During the first two months of the pandemic, Miguel Calderón sought refuge where his grandfather once lived on the coast of Guerrero, Mexico. Living there in uncertainty, the artist went for walks to the desolate beach where a skinny, starved, black dog began to follow him. In reflecting upon what was happening, Calderón associated the dog’s shadow with recurrent images of disaster and hallucinations prevalent in Francisco de Goya's work, a constant visual reference since his beginnings as an artist. The contour of the dog changed as she slid across the sand, and in moments of delirium, Calderón confused its shadow with his own. Se Llamaba Sombra (or Her name was shadow) compiles a series of photographs of these encounters that feature portraits of the dogs’ black, distorted silhouette as it followed the artist.
During the day Calderón sought protection from the sun under the beach’s palm trees in order to sketch. He noticed coconuts occasionally fell from the tree and exploded violently on the ground. A local man warned him about the dangers of dying from a falling coconut. The information piqued his curiosity and he discovered that one is statistically more likely to die from a falling coconut than from a shark attack. Calderón found it ironic that when he took refuge on the unpopulated coast as an escape from the danger of the pandemic, he faced another, more ridiculous one: death by coconuts. Such a morbid possibility felt out of synch with the idyllic surroundings of the beach, provoking simultaneous feelings of melancholy, anxiety, and humor in Calderón, tensions which are reflected in the works he made. The series of drawings and watercolors, titled Amenaza cocotera (or Coconut threat), arose from this experience that invoked irony and concern over the discovery that a looming and potentially greater threat existed in refuge. The series reflects the uncertainty and absurdity of Calderón’s revelation.
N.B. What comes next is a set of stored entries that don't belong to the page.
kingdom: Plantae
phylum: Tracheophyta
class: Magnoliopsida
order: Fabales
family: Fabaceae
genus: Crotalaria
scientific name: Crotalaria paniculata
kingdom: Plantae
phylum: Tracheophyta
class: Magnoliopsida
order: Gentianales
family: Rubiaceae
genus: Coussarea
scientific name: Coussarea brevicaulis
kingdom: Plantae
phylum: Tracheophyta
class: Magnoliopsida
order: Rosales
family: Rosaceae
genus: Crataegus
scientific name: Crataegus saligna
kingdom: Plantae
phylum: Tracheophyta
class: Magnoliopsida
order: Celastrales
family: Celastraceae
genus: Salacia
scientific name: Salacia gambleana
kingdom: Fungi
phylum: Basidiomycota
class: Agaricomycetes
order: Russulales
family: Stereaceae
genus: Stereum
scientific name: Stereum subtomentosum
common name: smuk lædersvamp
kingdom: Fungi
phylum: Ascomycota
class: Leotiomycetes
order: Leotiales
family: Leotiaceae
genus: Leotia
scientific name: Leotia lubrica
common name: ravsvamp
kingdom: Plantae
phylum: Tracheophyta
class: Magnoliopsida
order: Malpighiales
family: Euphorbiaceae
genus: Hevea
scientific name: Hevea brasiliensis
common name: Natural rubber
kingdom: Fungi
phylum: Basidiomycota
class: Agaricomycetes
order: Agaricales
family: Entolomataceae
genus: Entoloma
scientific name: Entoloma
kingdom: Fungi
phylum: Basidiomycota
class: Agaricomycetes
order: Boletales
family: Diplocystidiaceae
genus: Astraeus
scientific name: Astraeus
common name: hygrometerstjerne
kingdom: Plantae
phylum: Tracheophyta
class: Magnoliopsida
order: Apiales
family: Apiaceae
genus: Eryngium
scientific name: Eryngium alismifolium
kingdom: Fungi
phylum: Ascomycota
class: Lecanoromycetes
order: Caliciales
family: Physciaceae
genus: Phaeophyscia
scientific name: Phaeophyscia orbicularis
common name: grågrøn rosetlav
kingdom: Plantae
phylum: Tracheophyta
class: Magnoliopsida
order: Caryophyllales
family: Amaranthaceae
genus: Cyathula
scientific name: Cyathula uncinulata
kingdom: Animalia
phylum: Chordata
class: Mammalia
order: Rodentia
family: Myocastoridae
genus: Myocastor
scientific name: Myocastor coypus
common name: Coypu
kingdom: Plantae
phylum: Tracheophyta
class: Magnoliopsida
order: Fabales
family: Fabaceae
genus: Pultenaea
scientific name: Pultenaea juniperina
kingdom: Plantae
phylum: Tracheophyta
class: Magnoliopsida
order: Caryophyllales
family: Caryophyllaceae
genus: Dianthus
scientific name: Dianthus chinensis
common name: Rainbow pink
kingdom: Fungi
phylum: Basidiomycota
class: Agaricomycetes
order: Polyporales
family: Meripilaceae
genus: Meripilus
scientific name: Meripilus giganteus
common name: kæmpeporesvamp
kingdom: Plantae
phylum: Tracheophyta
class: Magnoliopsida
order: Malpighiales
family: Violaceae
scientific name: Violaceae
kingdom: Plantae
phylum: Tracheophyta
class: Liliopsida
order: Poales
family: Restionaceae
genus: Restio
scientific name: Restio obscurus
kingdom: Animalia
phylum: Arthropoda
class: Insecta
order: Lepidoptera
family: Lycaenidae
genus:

For Siembra 12: Buenavista, Guerrero, April 2020 Miguel Calderón gathers a body of work that is linked to an emergency situation. In it, the artist exorcises fears and concerns through deformed figures, delusional hallucinations and catastrophic thoughts, infused with a sense of humor expressed on different media.
“Black, Thin, Shadow. Her three names defined the images that formed during our walks and at the same time, in some way, my mental state of those months. Her shadow was the reflection of my own shadow, but also a kind of mirror of the delirium of reason. “
–Miguel Calderón
Miguel Calderón received his BFA from the San Francisco Art Institute in 1994. He has been the recipient of the Cisneros Fontanals Art Foundation Grant & Commissions program (2013), The MacArthur Fellowship for Film and New Media (2000), and the Bancomer/Rockefeller Fellowship (1995).
His most important solo exhibitions include: El placer después (Pleasure Afterwards), kurimanzutto, Mexico City (2019); Caída Libre, Luhring Augustine, New York (2017); Miguel Calderón: Color Bleed, Rochester Art Center, Rochester, New York (2012); Miguel Calderón, solo project, Casa América, Madrid, Spain (2010); Conversations with a Tropical Vulture, with George Kuchar, Yerba Buena Center for the Arts, San Francisco (2010); Bestseller, Panorámica, Museo Tamayo, Mexico City (2009); Ridiculum Vitae, La Panadería, Mexico City, (1998).